「凪に、会いたくなって。直接話せるかな?」

 声色から、そこはかとない憂いを凪は感じ取った。手放しで喜んでいるかと思いきや、恋人は何やら気がかりな案件でもあるらしい。

「わかった。今どこにいる?」
「商店街抜けたところの並木通り」
「すぐ向かうよ。確か近くに児童公園があったから、そこで話そう」
「うん。待ってる」

 場所を確認し合い、まゆの方から電話を切った。


 日の入りがずいぶんのびたと、公園の敷地内に入ったとたんに凪は気づいた。夕方六時近く。児童は見当たらなかった。小さな滑り台、ブランコ、二人掛けのベンチ。面積も広くなく、一世帯分がひっそりと遊ぶような、路地の途中に申し訳程度に設置されたのがわかる場所だった。

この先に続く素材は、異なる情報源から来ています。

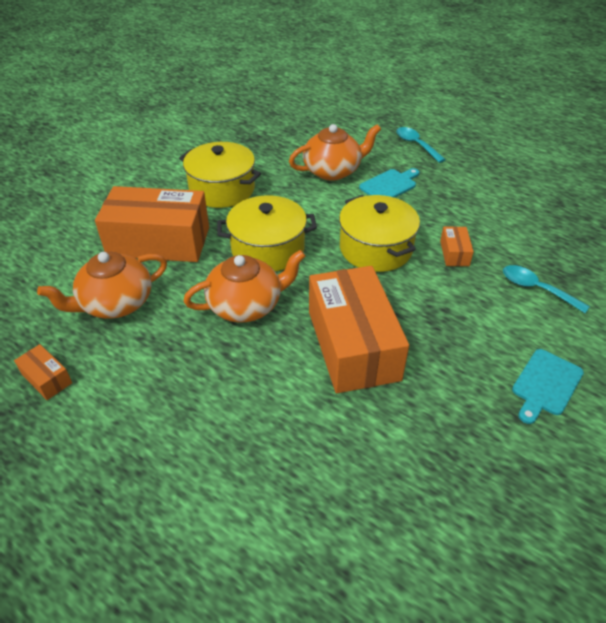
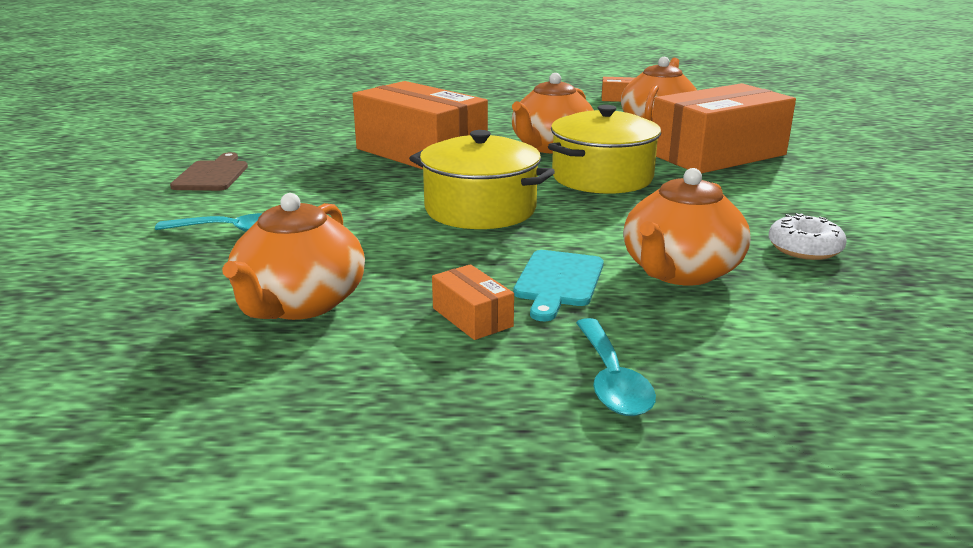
camera: 145 degrees right, 20 degrees down
(222, 189) = (769, 204): yellow pot -> none
(262, 161) = (804, 248): none -> white donut
(416, 145) = (612, 380): turquoise spoon -> turquoise spoon turned 60 degrees clockwise
(454, 253) = (369, 233): orange box -> orange box (472, 317)
(512, 215) = (299, 304): none -> orange teapot
(546, 384) = (212, 175): turquoise cutting board -> brown cutting board

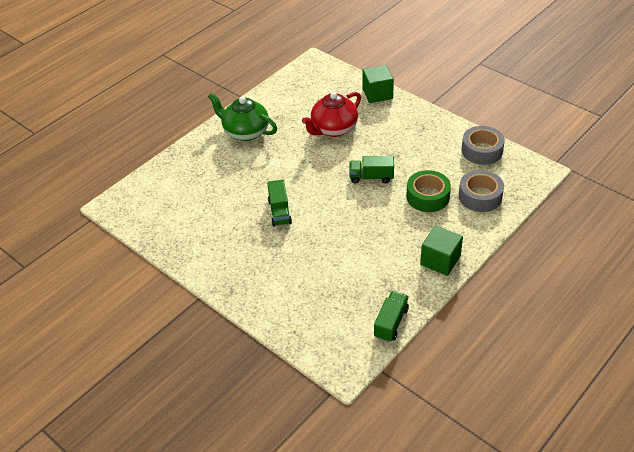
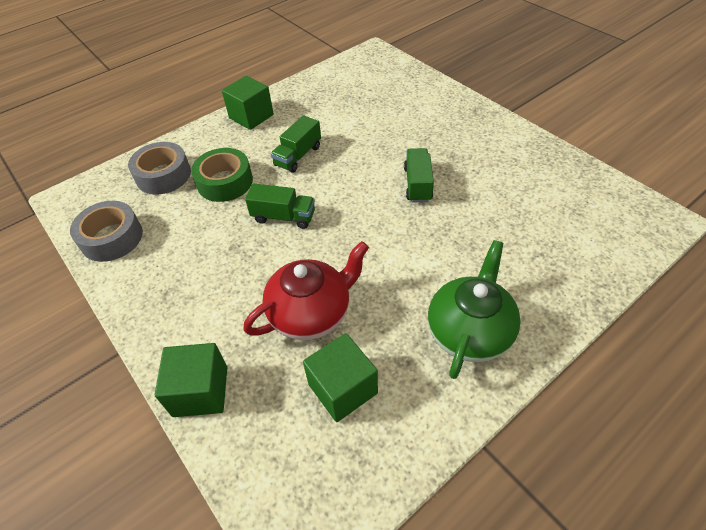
camera: 170 degrees left, 5 degrees up
(245, 132) = (469, 331): green teapot -> green teapot turned 105 degrees counterclockwise
(308, 103) = (342, 388): none -> green cube
(391, 323) = (323, 75): green truck -> green truck (298, 156)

 まゆは、ブランコを囲う柵のふちに腰かけていた。凪を見つけると、小さく手を振る。凪も振り返して、まゆの隣に座った。

「おめでとう、まゆ。……それで、どうした? 浮かない顔してんじゃん」

 まゆが言葉に詰まっている様子を見て、それとなく手にふれる。恋人は嬉しそうにはにかむ。胸の内を甘やかな衝動が駆ける。